Association between good SRH and SEP in this study were stable over the period of almost two decades in 1996–2014 being similar to the results published earlier [2, 10, 11, 23, 44]. Good SRH was significantly associated with younger age, higher education and income and also with employment status for both, men and women. Good health was more prevalent among Estonian women compared to non-Estonian women and lower among single men compared to married and cohabited men.

Younger age groups had higher odds to assess their health as good. These findings were in accordance with the results from previous studies [10, 11, 20, 28]. Among women, the odds of having good SRH were higher for Estonians when compared to non-Estonians. After adjustment, good SRH appeared not to be associated with nationality among men. Thus, ethnic differences in SRH presented a clear association only among women in this study. In earlier studies describing data from Estonia, controversial results were reported. Some studies showed that compared to non-Estonians, Estonians were more likely to rate their health as good [10, 23], but some studies found associations between SRH and nationality only among women [2]. In the present study sample, among non-Estonians, 26.3% of men and 22.9% of women rated their health as good (data not shown). It should be noted that transformation processes in Estonia has been particularly hard on non-Estonians [10, 11] and for example mortality rates are higher among this group [45].

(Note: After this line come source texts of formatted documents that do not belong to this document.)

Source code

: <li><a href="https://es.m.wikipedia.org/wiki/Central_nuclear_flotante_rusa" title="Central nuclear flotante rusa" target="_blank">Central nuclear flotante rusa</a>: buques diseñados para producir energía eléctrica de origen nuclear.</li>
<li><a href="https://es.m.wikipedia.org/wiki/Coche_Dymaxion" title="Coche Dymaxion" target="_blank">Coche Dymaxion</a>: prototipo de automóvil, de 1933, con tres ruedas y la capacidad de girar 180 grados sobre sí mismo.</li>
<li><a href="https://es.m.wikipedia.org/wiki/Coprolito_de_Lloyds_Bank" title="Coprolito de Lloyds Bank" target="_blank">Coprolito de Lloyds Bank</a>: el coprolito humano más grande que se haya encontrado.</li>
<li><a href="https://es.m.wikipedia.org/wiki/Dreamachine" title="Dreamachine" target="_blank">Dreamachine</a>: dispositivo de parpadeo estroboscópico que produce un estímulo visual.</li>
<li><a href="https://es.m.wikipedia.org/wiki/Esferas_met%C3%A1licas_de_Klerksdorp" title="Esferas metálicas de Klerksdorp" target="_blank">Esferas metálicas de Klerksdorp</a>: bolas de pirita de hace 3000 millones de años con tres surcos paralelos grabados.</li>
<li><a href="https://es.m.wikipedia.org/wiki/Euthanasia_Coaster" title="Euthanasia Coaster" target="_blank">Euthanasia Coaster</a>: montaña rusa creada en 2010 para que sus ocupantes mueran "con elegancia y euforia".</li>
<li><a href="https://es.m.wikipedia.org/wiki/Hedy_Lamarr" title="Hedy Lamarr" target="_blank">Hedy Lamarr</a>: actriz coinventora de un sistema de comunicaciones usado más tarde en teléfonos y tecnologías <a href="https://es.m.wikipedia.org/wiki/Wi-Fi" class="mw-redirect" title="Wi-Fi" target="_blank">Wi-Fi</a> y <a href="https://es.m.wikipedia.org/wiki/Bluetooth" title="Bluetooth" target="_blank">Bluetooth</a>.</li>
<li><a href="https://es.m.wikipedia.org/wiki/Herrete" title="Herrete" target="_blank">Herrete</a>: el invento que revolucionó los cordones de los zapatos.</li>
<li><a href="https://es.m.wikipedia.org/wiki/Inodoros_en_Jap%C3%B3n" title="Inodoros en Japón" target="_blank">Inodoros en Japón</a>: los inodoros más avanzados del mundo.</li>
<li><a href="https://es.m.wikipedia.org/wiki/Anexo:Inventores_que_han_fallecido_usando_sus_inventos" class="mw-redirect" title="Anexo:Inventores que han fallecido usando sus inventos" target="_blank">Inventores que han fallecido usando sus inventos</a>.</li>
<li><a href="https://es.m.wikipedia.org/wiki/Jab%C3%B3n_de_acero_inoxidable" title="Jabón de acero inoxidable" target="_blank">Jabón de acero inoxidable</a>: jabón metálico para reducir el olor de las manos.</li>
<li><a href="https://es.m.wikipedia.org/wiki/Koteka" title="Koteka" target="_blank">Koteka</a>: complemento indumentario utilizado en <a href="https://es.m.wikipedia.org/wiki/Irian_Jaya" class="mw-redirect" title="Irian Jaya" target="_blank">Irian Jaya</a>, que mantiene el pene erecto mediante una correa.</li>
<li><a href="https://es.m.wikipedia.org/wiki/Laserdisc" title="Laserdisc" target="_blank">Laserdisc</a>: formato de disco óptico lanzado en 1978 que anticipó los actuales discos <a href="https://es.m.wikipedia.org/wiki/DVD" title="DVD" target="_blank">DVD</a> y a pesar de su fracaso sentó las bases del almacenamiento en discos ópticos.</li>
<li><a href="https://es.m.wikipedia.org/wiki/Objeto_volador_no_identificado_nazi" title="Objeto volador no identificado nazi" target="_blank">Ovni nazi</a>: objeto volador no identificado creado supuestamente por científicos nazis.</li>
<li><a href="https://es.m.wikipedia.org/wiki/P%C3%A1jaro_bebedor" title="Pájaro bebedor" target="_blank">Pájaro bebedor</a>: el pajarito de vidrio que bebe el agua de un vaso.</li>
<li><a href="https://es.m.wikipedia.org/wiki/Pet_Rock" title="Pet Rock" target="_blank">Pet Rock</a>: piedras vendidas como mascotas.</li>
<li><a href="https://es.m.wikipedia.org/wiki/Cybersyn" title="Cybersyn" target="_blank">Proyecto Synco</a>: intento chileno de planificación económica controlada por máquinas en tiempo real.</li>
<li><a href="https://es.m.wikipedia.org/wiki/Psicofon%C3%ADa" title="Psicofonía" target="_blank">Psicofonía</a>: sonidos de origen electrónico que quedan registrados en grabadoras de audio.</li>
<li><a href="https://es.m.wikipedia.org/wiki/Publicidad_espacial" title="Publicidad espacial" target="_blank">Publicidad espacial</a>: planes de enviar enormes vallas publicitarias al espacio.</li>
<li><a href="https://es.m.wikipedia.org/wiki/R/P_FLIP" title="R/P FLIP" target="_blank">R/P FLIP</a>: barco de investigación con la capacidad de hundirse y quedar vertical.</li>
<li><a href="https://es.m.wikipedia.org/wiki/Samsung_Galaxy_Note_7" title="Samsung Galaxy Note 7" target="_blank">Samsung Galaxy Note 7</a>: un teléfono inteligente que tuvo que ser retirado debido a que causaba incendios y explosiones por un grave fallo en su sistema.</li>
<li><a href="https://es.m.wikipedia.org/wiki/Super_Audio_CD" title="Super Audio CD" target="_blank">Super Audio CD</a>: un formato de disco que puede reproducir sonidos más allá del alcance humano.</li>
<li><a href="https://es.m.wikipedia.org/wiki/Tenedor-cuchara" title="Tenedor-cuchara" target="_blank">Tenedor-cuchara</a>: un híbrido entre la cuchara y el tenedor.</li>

Compared to the married or cohabited men, the odds of having good SRH were lower among single men. Previous studies have shown the opposite results – the odds of having average or lower SRH were lower among single men [23]. However, studies concerning risk behaviours like smoking and alcohol consumption reported that risk behaviours are more distributed among single men.

Compared to adults with basic and secondary education, the odds of having good SRH were more than three times higher among men and women with higher education. Higher education has been related to good SRH in studies in Estonia [2, 10, 11] and for example in Finland, Scotland, Belgium and the United States of America [20, 21]. Education is considered a key determinant of health as it underlies the possibilities of having better job and higher income [46, 47]. In terms of employment, the chances of having good SRH were significantly lower among the unemployed and retired respondents when compared to the employed adults in the current study. When interpreting the findings of this study, it has to be noted that the reasons for not working were not examined here. Compared to the adults in the lower income groups, the odds of having good SRH were higher among respondents in higher income groups. Income as a health determinant is related to availability of healthier choices. Employment and higher income have been related to better SRH in several previous studies in Estonia, Finland and worldwide [10, 11, 23, 48].

Conclusions

This paper provided, on one hand, a new information concering a definite increase of good SRH over two decades following economic downturn in Estonia. Men assessed their health as good more often until 2004 but since then the prevalence of good SRH was higher among women. On the other hand, the association between good SRH and higher SEP was persistent over the whole study period. This study provides evidence-based information that could support identifying risk groups to decrease health inequalities in Estonia. A more in-depth analysis is required to determine the possible reasons behind increase of good self-rated health among adults in Estonia.